Empresas lucram vendendo dados que consumidor troca por desconto no comércio
Na Capital, empresária diz que já teve proposta para comprar dados até de associação, para ganhar clientes
Provavelmente seu CPF (Cadastro de Pessoas Físicas) e número de telefone estão circulando por todo o Brasil, caso um dia você tenha, por exemplo, entrado em uma farmácia e feito "cadastro" em troca de descontos. Algumas vezes, o preço continua igual, mas as informações já foram vendidas, o que é proibido. Ligações de pessoas desconhecidas oferecendo qualquer tipo de produto são um dos efeitos dessa prática nociva.
Empresária, de 41 anos, que preferiu não se identificar, é exemplo de quem já recebeu esse tipo de proposta. Ela garantiu que há 2 anos era associada da ACICG (Associação Comercial de Campo Grande) e comentou pessoalmente com um consultor do local que queria aumentar o número de clientes e não sabia como. O profissional, então, ofereceu CPF e telefones de consumidores para que ela comprasse.
“Eu queria aumentar nossa base de clientes. Tínhamos muita gente com nome sujo e precisava filtrar pessoas que não tinham, disse que precisava fazer uma divulgação melhor. Ele [consultor] ofereceu leads qualificados, com CPF e telefone. Naquela época, queríamos entrar em contato com essas pessoas para serem possíveis clientes nossos”, lembra.
Ainda de acordo com ela, cada CPF era até considerado barato, mas como precisava ser enviado para várias pessoas para surtir efeito, no final das contas, saía caro.
Em resposta, a Associação Comercial e Industrial de Campo Grande disse que nunca ofereceu e nem realizou a comercialização de dados pessoais de seus associados. “Diante de qualquer contato que ofereça este tipo de serviço, a entidade orienta que os empresários informem a ACICG para relato do fato. A entidade está comprometida com a proteção de informações pessoais e suas diretrizes estão em conformidade com a Lei Geral de Proteção de Dados”, disse em nota enviada.
Conforme explica a advogada Giuliana Gattass, que é presidente da CEALGPD (Comissão de Estudo e Acompanhamento da Lei Geral de Proteção dos Dados e Segurança da Informação) da OAB/MS (Ordem dos Advogados do Brasil, seccional Mato Grosso do Sul), a prática é proibida.

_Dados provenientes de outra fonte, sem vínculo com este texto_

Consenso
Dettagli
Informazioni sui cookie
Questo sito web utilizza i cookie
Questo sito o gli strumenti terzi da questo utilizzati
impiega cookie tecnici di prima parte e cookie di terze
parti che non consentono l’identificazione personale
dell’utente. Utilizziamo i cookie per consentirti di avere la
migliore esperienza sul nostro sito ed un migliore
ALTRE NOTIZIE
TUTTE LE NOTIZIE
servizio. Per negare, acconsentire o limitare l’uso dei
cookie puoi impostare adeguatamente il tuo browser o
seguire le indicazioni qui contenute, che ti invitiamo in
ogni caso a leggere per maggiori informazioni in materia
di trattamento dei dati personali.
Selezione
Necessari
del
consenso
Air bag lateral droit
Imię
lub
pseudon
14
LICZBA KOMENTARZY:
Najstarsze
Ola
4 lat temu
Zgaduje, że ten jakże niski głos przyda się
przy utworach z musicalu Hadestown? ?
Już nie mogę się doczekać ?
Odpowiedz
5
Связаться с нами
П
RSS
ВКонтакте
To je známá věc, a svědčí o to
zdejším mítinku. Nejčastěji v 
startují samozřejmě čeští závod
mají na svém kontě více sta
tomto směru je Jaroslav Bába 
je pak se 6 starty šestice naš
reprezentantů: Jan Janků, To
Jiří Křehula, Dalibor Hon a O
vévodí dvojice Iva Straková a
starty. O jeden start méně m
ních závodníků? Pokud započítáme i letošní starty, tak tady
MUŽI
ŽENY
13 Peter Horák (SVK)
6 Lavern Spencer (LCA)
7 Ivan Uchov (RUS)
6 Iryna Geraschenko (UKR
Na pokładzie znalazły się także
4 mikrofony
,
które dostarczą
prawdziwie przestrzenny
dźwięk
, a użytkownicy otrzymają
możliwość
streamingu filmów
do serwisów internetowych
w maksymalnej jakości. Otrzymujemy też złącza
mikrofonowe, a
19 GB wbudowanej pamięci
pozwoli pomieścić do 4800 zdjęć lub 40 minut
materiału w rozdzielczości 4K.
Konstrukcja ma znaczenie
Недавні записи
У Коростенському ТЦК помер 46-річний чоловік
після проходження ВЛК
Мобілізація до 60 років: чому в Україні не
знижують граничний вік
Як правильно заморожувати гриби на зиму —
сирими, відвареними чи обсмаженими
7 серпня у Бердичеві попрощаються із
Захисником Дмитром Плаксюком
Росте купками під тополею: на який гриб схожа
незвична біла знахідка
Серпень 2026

“Expressamente proibido porque os verdadeiros donos dos dados são os titulares de dados que são as pessoas naturais. A LGPD não proíbe no seu texto a Cessão onerosa de dados a comercialização, mas não posso comercializar o que não sou o verdadeiro proprietário”, pontua. A Lei n° 13.709, que diz respeito à Lei de Proteção de Dados, entrou em vigor em 2018.
Para fins de publicidade, o consultor de marketing Josué Sanches não concorda com esse método. “Do ponto de vista de marketing é desnecessário comprar esses dados, porque a melhor fonte de acesso é o Google. Pelo Google consigo dados públicos, claro que vai ter um certo trabalho e sem precisar pagar”, disse.
Segundo o delegado da Receita Federal em Campo Grande, Zumilson Custódio da Silva, podem existir duas possibilidades: acesso indevido aos dados ou empresas que tenham construído a própria base de dados no comércio.
“Em regra, é ilegal, pode ser que envolva uma questão fraudulenta que tenha obtido de forma ilegal, invadido uma base de dados, e outra opção é quem construiu base de dados no comércio, mas vai ter que comprovar como obteve esses dados e se for de forma legal vai ter que ter autorização dessas pessoas.”
Prática - A equipe de reportagem entrou em contato com uma plataforma que diz ter disponível 220 milhões de CNPJ e CPF no Brasil.
Segundo o atendente, é possível escolher o tipo de pessoa, idade, a renda, o bairro. São dois planos oferecidos.
No primeiro plano, são oferecidos WhatsApp ou número de telefone, Estado e cidade onde a pessoa mora. São a partir de 10 mil contatos por R$ 1 mil.
No segundo plano, são oferecidos CPF, RG, data de nascimento, signo, endereço completo com CEP, nome da mãe, renda estimada e o telefone. São 3 mil pessoas por R$ 850.